Si l’échéance de 2019 paraît lointaine, le calendrier sera néanmoins serré : les collectivités locales intéressées ont jusqu’au 31 octobre pour se porter candidates. L’Andra espère procéder à une présélection des sites volontaires avant fin 2008, afin de mener des investigations complémentaires et de conduire des consultations publiques avant fin 2010. Les études et l’instruction du dossier se poursuivraient jusqu’en 2015, date à laquelle les travaux commenceraient. L’Andra est cependant bien placée pour savoir que ces dates butoirs peuvent glisser considérablement, en raison d’aléas techniques. Mais aussi sous la pression des opposants au nucléaire, qui sont parvenus par le passé à stopper des prospections et à ralentir des projets.
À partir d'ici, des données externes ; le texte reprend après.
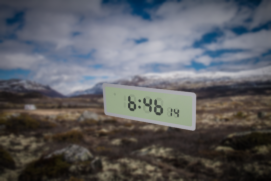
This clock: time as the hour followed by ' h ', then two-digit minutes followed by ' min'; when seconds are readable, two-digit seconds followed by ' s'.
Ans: 6 h 46 min 14 s
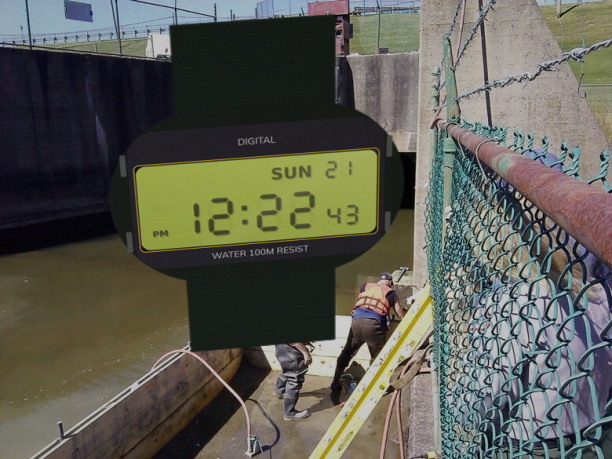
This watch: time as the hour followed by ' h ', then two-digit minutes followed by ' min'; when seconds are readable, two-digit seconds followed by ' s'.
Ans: 12 h 22 min 43 s
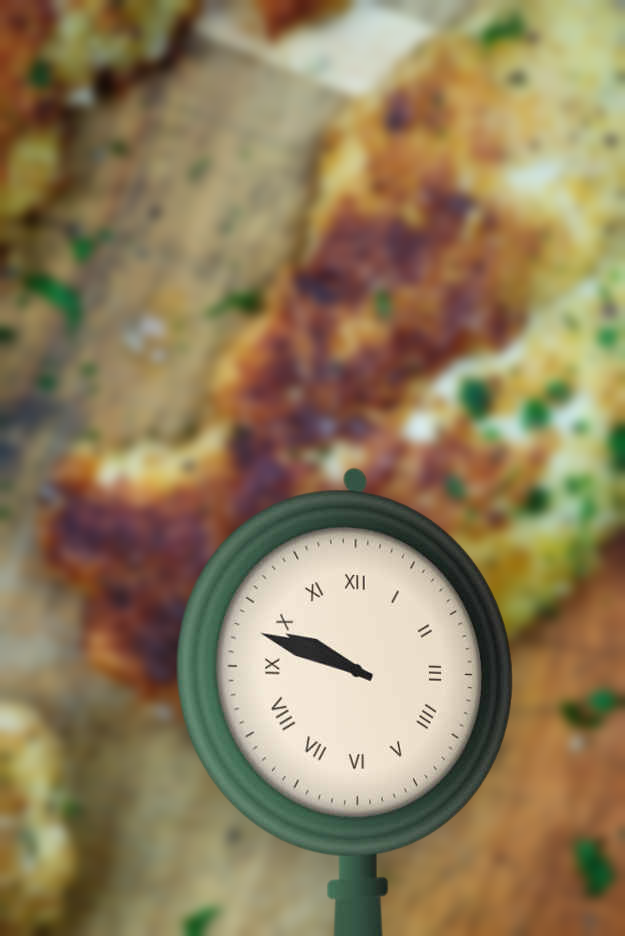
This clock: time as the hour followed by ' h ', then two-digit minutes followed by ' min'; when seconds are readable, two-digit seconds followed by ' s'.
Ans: 9 h 48 min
Dans l’éditorial du dossier adressé aux élus, le député UMP François-Michel Gonnot (Oise) et Marie-Claude Dupuis, respectivement président et directrice générale de l’Andra, soulignent que « ce projet constitue une véritable opportunité de développement économique ». Au chapitre 1, intitulé « une opportunité à saisir pour dynamiser votre territoire », le dossier détaille l’ampleur du projet : 200 à 350 millions d’euros de coût de construction ; 10 à 30 millions d’euros annuels d’exploitation pendant vingt ans ; 100 emplois en phase de construction, 50 en phase d’exploitation (jusque vers 2040), 5 en phase de surveillance. Dans sa lettre de mission, Jean-Louis Borloo souhaitait que l’Andra veille à ce que le stockage « se traduise par un développement harmonieux du territoire d’accueil ».
Pour le réseau Sortir du nucléaire, le projet de développement proposé aux collectivités territoriales s’apparente à de la « corruption légale ». « Nous refusons tout projet, a fortiori d’enfouissement, car c’est un cadeau empoisonné pour les générations futures, estime son porte-parole, Stéphane Lhomme, avant d’ajouter : nous discuterons des options une fois qu’on aura décidé de la sortie du nucléaire. »
Au contraire, dans un témoignage figurant dans le dossier de l’Andra, Jacky Bonnemains, président de l’association écologiste Robin des bois recommande « sous réserve de conformité géologique » le stockage ultime des déchets FAVL. « Il s’agit d’une question vitale, note-t-il, en attente d’une réponse depuis cent ans » pour les plus anciens de ces déchets.